◆ Quoted text:
───

Now that is one of the more interesting posts I have read in sometime. For the most part, I keep away from the pure academics as I see them as being limited, not wide minded as you offer. Let me clarify here.

You bring a very strong point to the surface. Academics tend to have the opportunity to review issues for months on end without a component of time being a factor. However, that exact lack of pressure, is what causes most of them to see things in the "vacuum" or the "bubble" which is often referred to academics that see things without the pressures of the outside world. The pressures, the time constraints, the anxieties of what effects people's decisions are exactly what make them problems - therefore requiring solutions that take those factors into account.

I tend to think professionals that have experience in both make for the best teachers, as they can take the lessons learned in the classroom - apply them in the office, grow with both and then teach according to the wisdom gathered.

Just my opinion.....

Rachel - I Hate HR

I think mistakes are more accepted in the business world. If we do something wrong we just say "oops," apologize and send out a new copy. There is pressure to do it right but your being does not depend on everything being done perfectly.

Rachel - I Hate HR

I think mistakes are more accepted in the business world. If we do something wrong we just say "oops," apologize and send out a new copy. There is pressure to do it right but your being does not depend on everything being done perfectly.

Jackie Cameron

This is really interesting Peggy. I used to work with lawyers and at that time a survey showed that they were amongst the gloomiest employees - because their job is to nit pick and look for fault in every case! So I see your point with academics. I am currently working on a number of projects with a university here in Edinburgh ( the one I studied at too incidentally). They have a model where they bring in associates from the outside world for specific collaborations. This I think is a deliberate step to appeal to a wider student market but it has the added advantage of inviting questions about the current way they do things - which can only be a good thing surely!

Lonely Dissertator

I have the opposite experience. In Corporate Asia, it's dog-eat-dog (and then there are the nicer people in HR!). Here in Academia, faculty generally care about student progress, etc.

In terms of critical thinking, surely there is an abundance of it in academia, and less of it in the corporate world.

In some ways, having heard how passionately you argue about things, I am surprised that you find arguing to be difficult. Perhaps it is argumentation that is detailed and scientific (and long-drawn out) rather than the quick opinion-oriented argumentation that does not appeal to you right now?

I know that the key shift for me from corporate- to academic-mindset has been that long, detailed, scientifically-rigorous thinking versus the quick opinion-oriented "throw a few charts on the powerpoint" style of convincing folks.

───

◆ Data provided:

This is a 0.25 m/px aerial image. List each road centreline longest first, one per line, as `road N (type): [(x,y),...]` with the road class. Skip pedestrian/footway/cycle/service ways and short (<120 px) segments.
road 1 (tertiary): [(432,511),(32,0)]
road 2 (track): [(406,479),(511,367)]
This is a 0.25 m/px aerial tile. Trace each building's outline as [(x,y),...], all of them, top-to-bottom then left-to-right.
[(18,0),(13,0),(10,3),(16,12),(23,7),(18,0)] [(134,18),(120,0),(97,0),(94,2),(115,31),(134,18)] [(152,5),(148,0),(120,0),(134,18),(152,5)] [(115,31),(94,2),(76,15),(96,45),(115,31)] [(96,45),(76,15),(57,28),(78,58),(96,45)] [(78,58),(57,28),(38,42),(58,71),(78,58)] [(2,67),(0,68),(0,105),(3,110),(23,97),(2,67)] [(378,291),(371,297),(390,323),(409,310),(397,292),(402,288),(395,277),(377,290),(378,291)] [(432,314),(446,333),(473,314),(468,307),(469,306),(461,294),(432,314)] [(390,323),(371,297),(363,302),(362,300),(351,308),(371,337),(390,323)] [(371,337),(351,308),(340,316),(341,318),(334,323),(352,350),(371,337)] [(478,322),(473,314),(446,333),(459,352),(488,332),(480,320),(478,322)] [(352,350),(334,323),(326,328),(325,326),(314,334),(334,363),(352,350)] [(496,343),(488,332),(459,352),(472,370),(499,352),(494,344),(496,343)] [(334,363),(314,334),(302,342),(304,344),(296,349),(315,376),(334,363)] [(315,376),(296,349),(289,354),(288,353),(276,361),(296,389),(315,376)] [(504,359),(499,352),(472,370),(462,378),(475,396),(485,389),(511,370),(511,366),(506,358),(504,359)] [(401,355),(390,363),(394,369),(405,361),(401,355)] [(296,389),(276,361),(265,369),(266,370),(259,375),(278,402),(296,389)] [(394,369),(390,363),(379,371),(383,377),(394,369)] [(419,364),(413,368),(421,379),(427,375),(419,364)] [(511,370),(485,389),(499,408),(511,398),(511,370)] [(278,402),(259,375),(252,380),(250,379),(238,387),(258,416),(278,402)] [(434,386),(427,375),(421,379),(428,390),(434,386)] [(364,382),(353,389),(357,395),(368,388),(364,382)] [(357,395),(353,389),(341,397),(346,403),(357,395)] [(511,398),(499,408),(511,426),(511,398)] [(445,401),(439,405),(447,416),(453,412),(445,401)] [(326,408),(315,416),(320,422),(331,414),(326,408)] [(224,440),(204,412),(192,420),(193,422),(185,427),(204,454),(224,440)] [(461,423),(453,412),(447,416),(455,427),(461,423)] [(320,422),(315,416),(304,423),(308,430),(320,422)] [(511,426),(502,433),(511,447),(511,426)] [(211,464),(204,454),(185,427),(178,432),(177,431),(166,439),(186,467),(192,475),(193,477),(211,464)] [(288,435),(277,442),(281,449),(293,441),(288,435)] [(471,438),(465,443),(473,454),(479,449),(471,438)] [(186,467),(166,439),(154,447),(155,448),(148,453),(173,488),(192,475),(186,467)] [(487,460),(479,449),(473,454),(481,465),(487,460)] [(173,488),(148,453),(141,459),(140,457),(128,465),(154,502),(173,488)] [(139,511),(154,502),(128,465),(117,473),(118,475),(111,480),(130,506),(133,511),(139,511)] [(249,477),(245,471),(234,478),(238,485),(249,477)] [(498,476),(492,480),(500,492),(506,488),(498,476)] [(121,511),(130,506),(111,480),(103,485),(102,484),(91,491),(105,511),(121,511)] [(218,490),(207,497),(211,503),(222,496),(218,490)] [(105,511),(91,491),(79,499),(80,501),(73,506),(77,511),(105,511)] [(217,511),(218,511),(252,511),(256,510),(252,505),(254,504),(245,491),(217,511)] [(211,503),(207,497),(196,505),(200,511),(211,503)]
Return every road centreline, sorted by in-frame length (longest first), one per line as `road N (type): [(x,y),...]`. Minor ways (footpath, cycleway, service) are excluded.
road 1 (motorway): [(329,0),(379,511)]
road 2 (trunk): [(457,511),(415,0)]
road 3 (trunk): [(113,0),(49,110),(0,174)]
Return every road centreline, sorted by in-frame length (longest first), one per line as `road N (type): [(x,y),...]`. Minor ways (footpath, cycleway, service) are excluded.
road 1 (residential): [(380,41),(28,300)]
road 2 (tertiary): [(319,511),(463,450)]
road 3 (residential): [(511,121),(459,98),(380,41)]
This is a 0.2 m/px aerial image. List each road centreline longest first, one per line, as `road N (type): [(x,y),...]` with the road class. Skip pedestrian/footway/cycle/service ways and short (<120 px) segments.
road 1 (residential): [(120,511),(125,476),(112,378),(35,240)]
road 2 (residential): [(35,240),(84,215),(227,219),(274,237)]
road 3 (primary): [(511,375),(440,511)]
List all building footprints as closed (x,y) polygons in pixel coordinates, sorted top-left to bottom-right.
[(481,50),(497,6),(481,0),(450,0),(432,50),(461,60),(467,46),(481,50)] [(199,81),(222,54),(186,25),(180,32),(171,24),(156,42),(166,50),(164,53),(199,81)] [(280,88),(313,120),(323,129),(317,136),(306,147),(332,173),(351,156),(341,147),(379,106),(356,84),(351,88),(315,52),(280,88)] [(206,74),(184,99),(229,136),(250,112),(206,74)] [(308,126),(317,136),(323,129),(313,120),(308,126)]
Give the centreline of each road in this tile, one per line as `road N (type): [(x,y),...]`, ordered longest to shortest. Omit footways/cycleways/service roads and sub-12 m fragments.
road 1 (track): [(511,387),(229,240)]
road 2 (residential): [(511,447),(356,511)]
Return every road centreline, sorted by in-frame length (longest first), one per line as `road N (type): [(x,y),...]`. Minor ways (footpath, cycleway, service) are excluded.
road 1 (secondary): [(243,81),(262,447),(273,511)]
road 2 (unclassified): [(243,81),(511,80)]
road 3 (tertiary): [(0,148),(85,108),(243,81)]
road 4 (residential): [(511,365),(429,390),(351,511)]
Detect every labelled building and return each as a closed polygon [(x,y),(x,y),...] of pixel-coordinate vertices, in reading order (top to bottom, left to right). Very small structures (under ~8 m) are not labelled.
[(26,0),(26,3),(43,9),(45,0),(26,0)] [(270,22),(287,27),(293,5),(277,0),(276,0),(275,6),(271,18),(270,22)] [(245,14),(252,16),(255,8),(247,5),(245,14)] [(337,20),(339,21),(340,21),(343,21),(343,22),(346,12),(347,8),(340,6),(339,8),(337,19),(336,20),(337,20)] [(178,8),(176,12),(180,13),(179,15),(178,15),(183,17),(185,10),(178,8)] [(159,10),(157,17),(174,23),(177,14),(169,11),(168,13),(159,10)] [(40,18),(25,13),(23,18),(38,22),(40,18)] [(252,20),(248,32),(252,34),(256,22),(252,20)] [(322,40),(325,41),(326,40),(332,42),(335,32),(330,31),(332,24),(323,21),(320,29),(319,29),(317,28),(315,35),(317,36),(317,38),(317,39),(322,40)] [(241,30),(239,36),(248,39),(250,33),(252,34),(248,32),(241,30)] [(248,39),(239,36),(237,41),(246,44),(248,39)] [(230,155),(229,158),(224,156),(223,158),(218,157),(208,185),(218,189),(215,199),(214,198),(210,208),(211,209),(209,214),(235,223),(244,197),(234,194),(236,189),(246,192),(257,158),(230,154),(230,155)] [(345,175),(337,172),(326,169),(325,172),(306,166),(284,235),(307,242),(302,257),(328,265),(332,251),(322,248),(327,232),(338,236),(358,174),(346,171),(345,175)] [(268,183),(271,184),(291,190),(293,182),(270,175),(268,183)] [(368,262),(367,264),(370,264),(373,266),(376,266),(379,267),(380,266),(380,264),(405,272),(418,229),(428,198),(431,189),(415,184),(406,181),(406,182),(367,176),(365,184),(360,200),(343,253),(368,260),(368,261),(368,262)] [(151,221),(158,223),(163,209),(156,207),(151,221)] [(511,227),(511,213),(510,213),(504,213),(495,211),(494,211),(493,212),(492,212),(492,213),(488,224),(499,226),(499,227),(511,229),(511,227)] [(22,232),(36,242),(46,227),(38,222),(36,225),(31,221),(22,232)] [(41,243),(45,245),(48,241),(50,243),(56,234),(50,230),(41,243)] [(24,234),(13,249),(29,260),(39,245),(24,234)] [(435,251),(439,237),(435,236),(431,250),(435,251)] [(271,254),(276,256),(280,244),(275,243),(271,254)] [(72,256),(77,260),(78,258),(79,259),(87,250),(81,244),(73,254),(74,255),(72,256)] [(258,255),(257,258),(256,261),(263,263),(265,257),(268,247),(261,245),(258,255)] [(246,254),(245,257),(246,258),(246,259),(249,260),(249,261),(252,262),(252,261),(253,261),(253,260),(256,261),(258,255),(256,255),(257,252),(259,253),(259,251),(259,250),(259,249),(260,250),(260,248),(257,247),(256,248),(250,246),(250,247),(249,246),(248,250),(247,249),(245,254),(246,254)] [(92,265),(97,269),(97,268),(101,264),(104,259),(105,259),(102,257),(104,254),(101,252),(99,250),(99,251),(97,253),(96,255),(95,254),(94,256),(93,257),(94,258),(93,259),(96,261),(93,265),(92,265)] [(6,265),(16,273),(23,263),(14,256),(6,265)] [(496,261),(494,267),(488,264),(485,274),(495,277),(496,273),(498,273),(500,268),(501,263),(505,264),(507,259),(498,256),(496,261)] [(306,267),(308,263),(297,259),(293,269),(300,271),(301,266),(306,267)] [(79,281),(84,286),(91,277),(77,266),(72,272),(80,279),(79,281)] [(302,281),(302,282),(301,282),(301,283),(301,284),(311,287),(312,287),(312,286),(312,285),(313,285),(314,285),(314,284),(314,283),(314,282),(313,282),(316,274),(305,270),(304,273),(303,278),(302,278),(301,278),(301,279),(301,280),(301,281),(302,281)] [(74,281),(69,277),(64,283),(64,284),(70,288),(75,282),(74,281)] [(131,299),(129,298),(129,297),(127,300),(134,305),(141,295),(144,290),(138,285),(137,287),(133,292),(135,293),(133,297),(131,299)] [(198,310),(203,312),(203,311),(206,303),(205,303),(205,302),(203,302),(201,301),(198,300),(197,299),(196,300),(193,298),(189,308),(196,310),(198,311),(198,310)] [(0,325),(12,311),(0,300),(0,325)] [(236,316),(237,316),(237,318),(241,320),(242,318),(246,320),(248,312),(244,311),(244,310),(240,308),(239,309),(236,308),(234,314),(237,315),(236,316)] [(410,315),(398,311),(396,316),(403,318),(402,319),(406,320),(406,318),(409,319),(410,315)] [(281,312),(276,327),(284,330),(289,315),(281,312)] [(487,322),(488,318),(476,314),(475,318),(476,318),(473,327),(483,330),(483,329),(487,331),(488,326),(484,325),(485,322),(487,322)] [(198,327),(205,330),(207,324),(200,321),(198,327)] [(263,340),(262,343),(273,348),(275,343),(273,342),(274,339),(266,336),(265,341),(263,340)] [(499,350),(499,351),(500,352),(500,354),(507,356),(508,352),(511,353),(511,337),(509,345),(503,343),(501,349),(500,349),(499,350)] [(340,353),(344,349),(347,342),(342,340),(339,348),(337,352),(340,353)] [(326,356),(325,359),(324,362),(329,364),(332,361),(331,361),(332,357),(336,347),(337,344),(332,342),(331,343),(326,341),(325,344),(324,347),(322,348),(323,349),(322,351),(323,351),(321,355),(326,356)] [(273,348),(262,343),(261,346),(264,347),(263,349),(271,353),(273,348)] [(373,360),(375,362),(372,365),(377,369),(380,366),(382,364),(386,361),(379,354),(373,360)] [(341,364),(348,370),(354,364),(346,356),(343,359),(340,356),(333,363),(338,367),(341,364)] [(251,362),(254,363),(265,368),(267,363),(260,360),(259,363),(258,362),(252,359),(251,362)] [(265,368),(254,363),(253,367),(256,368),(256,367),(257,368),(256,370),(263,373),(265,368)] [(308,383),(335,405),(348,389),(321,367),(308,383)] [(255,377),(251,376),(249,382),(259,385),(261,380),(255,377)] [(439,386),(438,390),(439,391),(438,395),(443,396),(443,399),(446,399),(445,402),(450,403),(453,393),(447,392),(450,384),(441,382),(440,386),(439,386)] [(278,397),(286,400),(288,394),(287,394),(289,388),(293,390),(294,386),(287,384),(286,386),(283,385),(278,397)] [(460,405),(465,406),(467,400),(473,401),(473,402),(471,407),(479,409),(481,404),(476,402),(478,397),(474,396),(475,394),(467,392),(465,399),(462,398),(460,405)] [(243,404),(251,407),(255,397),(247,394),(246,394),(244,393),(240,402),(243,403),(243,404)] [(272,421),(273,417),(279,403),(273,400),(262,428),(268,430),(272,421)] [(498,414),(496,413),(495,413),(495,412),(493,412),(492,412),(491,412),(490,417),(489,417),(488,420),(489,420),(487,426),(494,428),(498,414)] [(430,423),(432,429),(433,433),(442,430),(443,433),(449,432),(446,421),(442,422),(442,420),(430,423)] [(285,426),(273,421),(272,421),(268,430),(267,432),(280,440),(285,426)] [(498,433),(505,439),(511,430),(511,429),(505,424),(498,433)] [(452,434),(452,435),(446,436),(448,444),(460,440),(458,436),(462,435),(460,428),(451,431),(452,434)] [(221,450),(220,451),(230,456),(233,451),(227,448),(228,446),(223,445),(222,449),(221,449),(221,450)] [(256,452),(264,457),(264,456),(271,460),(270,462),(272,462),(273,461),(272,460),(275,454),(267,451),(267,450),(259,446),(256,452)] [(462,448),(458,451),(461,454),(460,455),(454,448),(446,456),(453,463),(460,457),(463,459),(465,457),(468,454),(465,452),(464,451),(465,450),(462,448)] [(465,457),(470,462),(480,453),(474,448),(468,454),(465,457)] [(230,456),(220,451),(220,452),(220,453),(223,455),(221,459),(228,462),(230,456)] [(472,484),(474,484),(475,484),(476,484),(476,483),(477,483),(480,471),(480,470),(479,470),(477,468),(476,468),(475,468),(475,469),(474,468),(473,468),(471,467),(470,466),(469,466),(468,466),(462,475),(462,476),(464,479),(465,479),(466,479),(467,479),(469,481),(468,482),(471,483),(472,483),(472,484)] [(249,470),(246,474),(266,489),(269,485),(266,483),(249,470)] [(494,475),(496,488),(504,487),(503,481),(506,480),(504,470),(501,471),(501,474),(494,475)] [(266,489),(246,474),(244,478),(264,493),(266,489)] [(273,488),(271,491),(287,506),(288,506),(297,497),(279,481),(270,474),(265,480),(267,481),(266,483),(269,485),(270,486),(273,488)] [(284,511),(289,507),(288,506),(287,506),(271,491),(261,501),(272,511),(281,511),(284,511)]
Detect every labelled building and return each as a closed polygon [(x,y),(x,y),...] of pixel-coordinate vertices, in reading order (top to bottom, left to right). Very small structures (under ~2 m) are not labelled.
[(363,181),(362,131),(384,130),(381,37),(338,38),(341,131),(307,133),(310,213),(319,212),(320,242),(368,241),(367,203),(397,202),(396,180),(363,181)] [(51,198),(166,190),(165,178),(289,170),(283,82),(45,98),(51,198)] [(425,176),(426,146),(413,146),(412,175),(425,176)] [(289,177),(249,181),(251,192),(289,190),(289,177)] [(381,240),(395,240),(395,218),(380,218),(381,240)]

───

◆ Set tasks:
1: Reproduce the stretch of the discussion from "In terms of" through "you right now?".
2: Can you rewrite the stretch of the listing from its start through the line containing "This is a 0.25 m/px aerial tile.", with "road class" replaced by "road category" and nothing else changed?
The discussion and the listing come from unrelated sources.

◆ Answers in order:
1:
In terms of critical thinking, surely there is an abundance of it in academia, and less of it in the corporate world.

In some ways, having heard how passionately you argue about things, I am surprised that you find arguing to be difficult. Perhaps it is argumentation that is detailed and scientific (and long-drawn out) rather than the quick opinion-oriented argumentation that does not appeal to you right now?

2:
This is a 0.25 m/px aerial image. List each road centreline longest first, one per line, as `road N (type): [(x,y),...]` with the road category. Skip pedestrian/footway/cycle/service ways and short (<120 px) segments.
road 1 (tertiary): [(432,511),(32,0)]
road 2 (track): [(406,479),(511,367)]
This is a 0.25 m/px aerial tile. Trace each building's outline as [(x,y),...], all of them, top-to-bottom then left-to-right.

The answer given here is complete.